The mission set Textron lists maps to where the U.S. Navy feels pressure today. Mine countermeasures is the obvious anchor: Textron notes it is the originator of the CUSV used for the Navy’s Unmanned Influence Sweep System program of record, tied to the Littoral Combat Ship mine countermeasures mission package, and it is also working on next-generation minesweeping payload development. MMUSV’s larger capacity and improved sea-state operability would allow the Navy to push unmanned sweeping farther from the host ship, reducing risk to crewed platforms while sustaining tempo in mined chokepoints.
The more strategic value, however, is in distributed sensing and coercive presence inside an adversary’s weapons engagement zone. The Department of the Navy’s Distributed Maritime Operations concept explicitly addresses operating against a peer, particularly China, that can detect and strike surface ships with anti-ship missiles and other systems. In that context, a network of low-cost, unmanned surface nodes carrying ISR, SIGINT, and electronic warfare payloads becomes a way to extend the fleet’s eyes and ears without offering the opponent a single, high-value point of failure.
This is where MMUSV fits the broader U.S. turn toward attritable systems across domains. Pentagon leaders have framed Replicator as a push to field large numbers of attritable autonomous systems to offset an adversary’s mass and impose a punishing cost exchange.
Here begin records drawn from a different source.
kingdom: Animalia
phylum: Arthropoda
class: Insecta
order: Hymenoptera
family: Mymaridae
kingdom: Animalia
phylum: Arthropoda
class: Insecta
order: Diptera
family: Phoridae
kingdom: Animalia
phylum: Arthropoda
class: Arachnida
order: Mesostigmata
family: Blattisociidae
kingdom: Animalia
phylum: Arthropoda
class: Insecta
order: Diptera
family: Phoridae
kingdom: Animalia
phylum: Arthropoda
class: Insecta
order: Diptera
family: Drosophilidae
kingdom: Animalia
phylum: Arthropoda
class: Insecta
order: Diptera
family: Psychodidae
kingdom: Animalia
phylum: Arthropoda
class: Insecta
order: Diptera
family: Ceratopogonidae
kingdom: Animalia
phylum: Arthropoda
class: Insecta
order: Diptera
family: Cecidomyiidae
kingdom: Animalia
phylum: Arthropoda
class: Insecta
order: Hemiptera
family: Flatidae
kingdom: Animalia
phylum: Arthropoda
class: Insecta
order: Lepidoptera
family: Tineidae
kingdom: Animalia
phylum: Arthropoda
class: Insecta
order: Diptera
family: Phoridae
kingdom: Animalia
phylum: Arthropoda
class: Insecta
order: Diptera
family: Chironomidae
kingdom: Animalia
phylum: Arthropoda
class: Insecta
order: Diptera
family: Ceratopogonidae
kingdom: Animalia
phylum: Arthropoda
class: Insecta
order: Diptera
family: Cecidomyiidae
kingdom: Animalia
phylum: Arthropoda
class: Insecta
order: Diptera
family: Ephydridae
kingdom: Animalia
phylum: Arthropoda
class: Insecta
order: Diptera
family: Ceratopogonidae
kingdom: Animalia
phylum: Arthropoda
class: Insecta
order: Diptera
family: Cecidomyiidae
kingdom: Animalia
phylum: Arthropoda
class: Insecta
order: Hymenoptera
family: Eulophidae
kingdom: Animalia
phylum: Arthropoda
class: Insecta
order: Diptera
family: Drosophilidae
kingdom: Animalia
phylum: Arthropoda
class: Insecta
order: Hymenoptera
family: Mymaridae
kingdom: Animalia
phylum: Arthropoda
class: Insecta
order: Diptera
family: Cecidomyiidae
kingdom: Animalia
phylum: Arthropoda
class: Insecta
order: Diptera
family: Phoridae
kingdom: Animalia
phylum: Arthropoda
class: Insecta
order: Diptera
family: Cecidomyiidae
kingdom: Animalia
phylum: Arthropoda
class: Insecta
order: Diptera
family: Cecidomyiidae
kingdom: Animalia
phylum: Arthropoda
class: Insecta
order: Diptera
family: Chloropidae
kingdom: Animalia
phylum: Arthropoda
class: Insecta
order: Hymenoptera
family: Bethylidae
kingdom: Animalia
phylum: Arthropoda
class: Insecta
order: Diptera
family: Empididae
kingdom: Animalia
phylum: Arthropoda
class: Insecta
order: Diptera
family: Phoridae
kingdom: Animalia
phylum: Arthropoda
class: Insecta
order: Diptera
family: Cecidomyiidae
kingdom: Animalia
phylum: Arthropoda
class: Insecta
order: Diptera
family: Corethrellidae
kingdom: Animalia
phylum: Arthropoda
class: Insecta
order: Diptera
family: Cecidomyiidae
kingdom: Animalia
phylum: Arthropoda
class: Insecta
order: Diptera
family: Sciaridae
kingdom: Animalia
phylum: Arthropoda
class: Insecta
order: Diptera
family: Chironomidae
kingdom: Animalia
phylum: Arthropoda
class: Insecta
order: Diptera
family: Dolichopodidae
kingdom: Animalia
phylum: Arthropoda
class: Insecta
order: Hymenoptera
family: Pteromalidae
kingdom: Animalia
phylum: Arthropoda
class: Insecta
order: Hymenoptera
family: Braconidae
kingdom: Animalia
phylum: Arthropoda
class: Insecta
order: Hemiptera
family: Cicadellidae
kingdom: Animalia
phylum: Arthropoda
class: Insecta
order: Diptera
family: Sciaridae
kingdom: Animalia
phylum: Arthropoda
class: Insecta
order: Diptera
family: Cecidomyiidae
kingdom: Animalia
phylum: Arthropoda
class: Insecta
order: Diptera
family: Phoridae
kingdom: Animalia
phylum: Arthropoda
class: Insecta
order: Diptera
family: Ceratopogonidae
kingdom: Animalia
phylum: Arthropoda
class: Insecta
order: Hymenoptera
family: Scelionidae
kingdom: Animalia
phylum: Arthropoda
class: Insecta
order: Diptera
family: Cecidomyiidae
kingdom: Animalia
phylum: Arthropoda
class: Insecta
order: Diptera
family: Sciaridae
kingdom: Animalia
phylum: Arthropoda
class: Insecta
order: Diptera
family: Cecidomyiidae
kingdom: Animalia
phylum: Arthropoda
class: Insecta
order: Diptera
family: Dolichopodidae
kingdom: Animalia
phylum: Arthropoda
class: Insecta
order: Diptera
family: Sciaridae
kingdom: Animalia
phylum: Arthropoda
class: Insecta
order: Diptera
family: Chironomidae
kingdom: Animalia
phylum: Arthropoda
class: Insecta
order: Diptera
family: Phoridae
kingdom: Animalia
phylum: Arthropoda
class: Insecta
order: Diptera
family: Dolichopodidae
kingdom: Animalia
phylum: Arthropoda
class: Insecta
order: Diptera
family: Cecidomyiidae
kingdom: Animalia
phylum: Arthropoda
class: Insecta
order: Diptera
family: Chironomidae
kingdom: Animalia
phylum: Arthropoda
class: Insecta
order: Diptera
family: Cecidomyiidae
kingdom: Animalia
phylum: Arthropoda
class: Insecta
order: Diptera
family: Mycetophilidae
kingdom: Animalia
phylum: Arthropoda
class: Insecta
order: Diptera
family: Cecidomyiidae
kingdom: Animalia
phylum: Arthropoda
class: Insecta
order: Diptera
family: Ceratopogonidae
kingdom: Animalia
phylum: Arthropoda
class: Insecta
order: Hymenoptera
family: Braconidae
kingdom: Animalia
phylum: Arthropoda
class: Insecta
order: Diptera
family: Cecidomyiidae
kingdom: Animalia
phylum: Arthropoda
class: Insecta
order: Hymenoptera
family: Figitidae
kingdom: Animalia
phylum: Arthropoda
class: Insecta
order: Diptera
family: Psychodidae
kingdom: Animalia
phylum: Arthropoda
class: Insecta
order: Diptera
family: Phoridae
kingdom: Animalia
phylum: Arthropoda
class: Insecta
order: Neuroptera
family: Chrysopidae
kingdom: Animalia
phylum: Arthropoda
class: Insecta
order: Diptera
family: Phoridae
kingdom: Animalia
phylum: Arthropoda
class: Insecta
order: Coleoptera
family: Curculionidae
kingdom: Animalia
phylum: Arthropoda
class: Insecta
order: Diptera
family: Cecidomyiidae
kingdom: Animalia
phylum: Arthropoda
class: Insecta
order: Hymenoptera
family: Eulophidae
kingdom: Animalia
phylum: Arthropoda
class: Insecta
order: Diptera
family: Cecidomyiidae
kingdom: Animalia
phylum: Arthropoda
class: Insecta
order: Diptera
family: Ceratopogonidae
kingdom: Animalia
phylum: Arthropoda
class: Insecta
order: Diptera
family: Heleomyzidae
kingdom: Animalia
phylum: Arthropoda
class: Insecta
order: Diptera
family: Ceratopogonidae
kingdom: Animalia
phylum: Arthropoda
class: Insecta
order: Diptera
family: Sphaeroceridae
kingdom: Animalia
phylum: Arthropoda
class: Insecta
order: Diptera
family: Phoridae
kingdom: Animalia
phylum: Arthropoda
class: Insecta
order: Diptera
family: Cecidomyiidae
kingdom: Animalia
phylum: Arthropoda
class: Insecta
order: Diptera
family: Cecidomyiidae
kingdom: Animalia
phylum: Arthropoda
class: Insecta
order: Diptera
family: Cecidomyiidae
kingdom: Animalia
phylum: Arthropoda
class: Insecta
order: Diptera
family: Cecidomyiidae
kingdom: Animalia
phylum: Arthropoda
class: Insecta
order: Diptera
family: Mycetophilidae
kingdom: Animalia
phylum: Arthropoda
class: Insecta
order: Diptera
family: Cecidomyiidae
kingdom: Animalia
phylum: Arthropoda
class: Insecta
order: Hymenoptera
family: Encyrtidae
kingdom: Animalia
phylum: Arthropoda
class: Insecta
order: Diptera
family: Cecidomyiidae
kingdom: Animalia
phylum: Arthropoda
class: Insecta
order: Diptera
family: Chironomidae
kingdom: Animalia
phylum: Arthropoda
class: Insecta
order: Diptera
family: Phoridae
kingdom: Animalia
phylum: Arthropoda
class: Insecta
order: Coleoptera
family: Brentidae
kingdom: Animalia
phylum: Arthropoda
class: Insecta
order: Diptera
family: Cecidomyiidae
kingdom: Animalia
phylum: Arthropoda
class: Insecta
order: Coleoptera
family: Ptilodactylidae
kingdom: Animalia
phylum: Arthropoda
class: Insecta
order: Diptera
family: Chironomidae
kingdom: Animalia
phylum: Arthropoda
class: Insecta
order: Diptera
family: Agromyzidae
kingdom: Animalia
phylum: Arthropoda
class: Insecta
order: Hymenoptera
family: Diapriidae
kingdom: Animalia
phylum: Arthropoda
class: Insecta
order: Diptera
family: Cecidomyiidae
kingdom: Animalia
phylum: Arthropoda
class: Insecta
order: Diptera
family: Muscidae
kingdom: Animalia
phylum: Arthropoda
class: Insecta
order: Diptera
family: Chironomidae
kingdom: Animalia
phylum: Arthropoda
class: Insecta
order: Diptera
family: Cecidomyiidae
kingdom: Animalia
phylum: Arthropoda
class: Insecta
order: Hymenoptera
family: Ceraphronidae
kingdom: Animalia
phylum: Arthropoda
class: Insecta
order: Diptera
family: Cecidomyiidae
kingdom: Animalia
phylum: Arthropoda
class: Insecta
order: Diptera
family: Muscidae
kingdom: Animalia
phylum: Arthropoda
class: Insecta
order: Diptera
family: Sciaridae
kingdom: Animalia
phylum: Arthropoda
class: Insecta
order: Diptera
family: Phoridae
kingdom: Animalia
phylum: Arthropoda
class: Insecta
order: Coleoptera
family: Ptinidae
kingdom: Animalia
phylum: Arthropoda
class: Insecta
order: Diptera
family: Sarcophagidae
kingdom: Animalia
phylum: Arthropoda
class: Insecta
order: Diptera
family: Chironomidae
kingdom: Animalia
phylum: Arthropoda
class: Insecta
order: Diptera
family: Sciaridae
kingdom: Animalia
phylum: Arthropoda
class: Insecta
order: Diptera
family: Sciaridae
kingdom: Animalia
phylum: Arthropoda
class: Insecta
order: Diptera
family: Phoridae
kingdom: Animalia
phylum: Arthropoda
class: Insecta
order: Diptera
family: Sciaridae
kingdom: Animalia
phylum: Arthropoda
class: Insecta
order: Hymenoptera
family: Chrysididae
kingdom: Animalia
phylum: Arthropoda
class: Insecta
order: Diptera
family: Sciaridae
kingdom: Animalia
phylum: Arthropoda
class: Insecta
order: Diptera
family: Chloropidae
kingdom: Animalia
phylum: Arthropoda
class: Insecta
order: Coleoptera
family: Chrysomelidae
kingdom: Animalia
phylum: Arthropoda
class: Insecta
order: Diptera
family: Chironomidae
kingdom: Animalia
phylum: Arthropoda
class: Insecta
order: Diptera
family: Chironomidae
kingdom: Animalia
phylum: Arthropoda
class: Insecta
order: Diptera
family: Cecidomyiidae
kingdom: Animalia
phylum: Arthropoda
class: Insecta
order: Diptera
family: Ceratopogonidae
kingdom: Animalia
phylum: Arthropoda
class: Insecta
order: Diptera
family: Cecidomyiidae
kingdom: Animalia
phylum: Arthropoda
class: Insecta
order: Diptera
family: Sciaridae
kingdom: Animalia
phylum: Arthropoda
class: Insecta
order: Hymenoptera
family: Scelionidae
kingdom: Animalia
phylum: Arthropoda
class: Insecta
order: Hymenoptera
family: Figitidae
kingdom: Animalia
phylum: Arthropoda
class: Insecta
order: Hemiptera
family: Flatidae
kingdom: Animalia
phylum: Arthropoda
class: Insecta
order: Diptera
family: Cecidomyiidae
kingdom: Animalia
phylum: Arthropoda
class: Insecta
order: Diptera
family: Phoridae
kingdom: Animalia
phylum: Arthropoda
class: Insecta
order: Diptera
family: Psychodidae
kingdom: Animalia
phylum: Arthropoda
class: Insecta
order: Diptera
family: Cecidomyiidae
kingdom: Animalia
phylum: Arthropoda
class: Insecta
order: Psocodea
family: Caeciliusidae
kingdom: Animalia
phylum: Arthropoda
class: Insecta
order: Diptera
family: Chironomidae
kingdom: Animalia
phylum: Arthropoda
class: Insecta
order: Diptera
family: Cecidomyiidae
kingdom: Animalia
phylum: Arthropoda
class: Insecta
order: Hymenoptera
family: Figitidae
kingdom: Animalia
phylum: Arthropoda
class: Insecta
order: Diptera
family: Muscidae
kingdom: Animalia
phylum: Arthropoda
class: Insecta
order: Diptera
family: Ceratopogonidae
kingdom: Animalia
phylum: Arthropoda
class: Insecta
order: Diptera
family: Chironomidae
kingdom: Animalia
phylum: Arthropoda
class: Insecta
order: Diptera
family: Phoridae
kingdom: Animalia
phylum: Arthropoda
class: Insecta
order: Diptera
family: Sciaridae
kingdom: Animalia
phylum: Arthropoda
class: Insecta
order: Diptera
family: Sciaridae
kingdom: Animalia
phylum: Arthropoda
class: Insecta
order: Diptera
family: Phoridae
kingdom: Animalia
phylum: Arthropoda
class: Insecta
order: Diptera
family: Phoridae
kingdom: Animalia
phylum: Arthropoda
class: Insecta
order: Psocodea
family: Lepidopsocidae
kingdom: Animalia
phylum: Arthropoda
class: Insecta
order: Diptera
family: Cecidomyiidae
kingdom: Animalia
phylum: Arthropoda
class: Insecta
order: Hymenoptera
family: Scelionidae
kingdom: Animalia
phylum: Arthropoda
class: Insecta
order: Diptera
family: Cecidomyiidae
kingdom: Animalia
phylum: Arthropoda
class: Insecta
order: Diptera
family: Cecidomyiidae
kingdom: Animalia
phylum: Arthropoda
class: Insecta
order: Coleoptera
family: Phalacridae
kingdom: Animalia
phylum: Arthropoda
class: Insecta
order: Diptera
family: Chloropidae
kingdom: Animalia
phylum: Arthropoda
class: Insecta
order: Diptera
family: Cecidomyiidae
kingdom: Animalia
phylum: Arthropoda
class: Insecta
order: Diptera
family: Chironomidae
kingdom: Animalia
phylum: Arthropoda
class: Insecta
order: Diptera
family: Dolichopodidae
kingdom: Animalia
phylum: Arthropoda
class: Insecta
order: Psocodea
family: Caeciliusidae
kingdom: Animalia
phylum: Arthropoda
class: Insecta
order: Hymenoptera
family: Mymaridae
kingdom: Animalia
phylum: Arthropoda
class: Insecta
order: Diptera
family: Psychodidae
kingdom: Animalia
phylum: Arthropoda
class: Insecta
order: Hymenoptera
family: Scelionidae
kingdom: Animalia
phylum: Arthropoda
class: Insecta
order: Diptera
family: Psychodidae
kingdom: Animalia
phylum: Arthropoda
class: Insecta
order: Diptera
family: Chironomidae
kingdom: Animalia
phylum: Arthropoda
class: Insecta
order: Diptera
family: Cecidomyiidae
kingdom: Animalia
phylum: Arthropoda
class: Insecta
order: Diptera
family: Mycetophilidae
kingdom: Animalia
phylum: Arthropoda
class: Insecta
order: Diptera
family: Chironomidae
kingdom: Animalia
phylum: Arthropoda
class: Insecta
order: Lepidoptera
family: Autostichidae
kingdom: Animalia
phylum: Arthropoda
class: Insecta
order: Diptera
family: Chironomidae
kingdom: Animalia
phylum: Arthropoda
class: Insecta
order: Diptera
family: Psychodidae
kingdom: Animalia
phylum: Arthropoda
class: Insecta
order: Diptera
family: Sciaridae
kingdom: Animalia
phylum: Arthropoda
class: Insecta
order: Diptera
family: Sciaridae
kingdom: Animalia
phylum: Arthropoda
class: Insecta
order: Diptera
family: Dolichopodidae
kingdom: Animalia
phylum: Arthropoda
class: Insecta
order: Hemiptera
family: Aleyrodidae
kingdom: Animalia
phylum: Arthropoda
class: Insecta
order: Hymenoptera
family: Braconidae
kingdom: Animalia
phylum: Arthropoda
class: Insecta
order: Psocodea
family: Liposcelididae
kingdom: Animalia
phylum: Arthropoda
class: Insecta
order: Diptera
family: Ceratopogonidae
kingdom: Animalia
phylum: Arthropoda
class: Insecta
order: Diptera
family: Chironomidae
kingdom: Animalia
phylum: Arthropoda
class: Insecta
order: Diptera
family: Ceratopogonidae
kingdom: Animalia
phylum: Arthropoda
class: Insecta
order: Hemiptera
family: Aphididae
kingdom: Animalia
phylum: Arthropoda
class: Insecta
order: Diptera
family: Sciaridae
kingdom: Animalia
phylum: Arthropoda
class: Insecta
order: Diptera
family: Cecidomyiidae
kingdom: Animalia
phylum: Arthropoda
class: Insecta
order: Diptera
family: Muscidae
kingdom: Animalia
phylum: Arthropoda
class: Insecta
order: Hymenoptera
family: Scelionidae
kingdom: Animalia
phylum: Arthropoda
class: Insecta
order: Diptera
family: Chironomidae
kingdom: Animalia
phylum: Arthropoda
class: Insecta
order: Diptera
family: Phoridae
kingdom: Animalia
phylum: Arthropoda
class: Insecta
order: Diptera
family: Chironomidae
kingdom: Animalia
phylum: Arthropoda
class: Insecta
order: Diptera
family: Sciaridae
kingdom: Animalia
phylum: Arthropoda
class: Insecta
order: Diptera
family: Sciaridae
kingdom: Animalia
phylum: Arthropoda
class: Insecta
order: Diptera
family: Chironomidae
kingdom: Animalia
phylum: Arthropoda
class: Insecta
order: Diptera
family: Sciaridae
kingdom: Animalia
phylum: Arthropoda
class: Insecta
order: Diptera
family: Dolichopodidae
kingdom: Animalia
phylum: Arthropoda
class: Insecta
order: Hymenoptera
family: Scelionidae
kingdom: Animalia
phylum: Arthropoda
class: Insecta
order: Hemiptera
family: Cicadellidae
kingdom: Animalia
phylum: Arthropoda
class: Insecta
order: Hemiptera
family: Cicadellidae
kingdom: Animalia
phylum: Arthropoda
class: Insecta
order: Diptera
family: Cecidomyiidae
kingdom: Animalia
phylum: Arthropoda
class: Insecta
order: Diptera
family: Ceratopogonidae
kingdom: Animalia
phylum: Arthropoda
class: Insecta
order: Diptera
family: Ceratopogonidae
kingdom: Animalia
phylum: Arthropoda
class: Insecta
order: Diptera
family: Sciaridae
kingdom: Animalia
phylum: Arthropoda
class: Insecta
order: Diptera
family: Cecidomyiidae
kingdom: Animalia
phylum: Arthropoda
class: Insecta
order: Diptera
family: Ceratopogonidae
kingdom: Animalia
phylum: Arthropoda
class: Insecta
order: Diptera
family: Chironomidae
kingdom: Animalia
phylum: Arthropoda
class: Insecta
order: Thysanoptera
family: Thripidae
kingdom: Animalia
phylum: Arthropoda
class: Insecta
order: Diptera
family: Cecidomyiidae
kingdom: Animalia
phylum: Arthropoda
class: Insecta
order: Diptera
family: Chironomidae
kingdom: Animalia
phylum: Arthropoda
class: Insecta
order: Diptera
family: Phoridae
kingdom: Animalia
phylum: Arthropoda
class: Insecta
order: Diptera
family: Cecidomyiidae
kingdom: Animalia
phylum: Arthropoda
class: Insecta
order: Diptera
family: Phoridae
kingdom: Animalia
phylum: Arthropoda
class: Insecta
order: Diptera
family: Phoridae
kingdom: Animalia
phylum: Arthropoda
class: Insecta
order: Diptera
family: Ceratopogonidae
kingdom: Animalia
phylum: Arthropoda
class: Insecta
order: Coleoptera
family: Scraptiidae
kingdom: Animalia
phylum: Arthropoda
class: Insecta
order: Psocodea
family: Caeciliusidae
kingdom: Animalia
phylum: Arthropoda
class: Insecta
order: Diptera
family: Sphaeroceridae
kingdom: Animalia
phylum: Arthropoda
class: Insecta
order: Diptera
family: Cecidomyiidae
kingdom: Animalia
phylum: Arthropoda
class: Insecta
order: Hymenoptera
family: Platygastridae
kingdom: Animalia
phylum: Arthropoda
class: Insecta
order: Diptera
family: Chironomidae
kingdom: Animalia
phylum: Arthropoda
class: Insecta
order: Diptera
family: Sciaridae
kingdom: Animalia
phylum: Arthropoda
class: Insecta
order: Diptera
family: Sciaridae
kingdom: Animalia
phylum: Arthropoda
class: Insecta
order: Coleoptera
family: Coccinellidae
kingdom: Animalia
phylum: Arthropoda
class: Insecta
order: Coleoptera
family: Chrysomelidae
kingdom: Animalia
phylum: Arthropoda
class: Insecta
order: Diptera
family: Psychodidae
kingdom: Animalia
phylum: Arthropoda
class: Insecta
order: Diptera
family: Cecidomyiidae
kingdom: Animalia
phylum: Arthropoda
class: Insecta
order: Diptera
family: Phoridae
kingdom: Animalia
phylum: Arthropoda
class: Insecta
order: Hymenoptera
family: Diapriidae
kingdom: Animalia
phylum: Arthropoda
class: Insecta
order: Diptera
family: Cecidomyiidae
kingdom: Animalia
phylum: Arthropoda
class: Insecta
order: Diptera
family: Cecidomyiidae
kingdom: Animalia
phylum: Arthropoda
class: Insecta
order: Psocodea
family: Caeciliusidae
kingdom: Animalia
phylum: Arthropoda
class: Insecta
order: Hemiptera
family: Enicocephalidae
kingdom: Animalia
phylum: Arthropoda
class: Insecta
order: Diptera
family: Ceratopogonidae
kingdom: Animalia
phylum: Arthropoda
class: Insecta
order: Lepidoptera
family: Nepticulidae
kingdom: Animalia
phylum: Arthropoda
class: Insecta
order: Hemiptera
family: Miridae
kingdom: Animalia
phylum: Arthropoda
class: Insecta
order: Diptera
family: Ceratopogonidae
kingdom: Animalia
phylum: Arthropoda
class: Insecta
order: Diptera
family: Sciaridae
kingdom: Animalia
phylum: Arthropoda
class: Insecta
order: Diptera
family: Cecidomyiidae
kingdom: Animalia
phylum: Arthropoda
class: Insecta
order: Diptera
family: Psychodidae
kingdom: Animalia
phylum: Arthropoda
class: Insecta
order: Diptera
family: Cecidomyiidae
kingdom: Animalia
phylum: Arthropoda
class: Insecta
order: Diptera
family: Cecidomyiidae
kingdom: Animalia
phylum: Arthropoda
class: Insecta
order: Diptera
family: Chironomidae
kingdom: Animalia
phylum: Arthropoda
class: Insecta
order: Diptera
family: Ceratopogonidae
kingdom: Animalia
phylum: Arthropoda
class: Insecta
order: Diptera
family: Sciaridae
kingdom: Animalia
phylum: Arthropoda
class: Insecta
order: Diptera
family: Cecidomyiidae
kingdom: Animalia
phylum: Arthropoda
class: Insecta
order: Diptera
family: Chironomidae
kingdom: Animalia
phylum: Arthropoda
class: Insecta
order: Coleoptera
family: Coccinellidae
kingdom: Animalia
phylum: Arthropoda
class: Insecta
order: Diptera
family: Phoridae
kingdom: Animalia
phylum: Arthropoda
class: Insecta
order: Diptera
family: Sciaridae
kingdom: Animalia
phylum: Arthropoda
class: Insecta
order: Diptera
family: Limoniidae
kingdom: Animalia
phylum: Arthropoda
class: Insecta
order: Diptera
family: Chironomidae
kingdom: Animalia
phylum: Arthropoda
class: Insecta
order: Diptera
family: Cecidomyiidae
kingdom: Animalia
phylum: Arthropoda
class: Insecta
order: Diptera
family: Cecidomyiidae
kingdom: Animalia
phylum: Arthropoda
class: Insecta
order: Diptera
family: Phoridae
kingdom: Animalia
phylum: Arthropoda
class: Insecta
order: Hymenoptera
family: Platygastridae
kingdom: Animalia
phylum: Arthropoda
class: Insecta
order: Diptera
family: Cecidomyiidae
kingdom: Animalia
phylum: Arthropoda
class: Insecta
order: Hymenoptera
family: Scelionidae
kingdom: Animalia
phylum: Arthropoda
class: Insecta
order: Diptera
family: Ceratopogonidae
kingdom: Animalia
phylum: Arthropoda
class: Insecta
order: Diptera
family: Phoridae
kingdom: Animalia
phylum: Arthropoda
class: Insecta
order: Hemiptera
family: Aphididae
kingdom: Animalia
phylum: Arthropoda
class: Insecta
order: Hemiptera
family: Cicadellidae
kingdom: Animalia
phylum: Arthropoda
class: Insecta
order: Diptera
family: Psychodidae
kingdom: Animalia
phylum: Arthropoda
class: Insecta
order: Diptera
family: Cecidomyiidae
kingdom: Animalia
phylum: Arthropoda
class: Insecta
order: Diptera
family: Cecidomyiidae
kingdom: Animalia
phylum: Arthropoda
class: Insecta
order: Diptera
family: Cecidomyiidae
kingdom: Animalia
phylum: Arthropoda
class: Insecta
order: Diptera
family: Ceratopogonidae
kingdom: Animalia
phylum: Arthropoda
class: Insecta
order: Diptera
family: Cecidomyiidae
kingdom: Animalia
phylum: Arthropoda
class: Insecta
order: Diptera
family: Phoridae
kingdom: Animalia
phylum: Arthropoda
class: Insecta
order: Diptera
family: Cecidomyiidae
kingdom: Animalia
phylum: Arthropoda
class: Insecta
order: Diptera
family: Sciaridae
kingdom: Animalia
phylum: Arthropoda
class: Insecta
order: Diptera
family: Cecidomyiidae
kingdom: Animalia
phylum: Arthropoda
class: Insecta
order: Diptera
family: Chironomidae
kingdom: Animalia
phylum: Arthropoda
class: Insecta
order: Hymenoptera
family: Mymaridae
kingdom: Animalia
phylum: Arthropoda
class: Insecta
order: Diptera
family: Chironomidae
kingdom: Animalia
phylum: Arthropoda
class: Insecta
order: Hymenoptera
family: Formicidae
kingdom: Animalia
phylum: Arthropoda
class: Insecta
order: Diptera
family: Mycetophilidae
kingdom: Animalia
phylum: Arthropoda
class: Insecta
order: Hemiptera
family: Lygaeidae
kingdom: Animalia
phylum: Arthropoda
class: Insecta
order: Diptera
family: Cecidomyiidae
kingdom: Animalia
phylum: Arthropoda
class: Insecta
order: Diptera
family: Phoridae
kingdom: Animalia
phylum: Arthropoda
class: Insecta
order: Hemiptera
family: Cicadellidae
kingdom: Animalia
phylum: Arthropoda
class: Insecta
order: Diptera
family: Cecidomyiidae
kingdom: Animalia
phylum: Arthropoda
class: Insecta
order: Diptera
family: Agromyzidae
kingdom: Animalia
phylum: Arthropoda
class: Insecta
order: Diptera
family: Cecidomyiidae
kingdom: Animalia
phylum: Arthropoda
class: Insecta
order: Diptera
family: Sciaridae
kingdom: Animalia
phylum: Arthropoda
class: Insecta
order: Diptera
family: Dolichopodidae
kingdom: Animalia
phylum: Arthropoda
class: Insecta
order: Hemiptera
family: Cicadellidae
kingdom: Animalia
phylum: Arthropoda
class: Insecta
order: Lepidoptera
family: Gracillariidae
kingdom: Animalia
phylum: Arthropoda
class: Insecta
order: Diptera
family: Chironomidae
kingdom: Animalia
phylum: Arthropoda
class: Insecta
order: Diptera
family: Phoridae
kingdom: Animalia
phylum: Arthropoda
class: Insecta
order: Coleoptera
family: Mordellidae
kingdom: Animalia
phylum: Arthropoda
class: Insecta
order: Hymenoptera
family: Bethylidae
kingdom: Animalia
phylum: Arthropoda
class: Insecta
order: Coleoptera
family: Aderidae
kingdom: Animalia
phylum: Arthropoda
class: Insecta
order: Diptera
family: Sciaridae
At sea, that logic is even more acute: recent conflict has reinforced how cheap uncrewed systems can force expensive intercepts and disrupt capital ships, and U.S. industry is already testing concepts to arm large maritime drones with missiles based on lessons drawn from Ukraine’s sea-drone campaign. MMUSV is not advertised as a missile truck in Textron’s release, but its payload capacity and modular bay architecture place it in the category of vessels that can credibly host containerized effects if the Navy chooses.
U.S. Navy’s unmanned surface push is converging with the drone revolution already reshaping land and air warfare: build cheaper platforms, accept losses, and use scale plus autonomy to destroy or neutralize assets the adversary cannot afford to trade away. If Textron can translate brochure claims into fleet-ready reliability, MMUSV offers a pragmatic bridge between today’s mission-specific mine warfare USVs and tomorrow’s larger autonomous combatants, while giving commanders a new option for persistent maritime pressure without putting sailors in the first wave.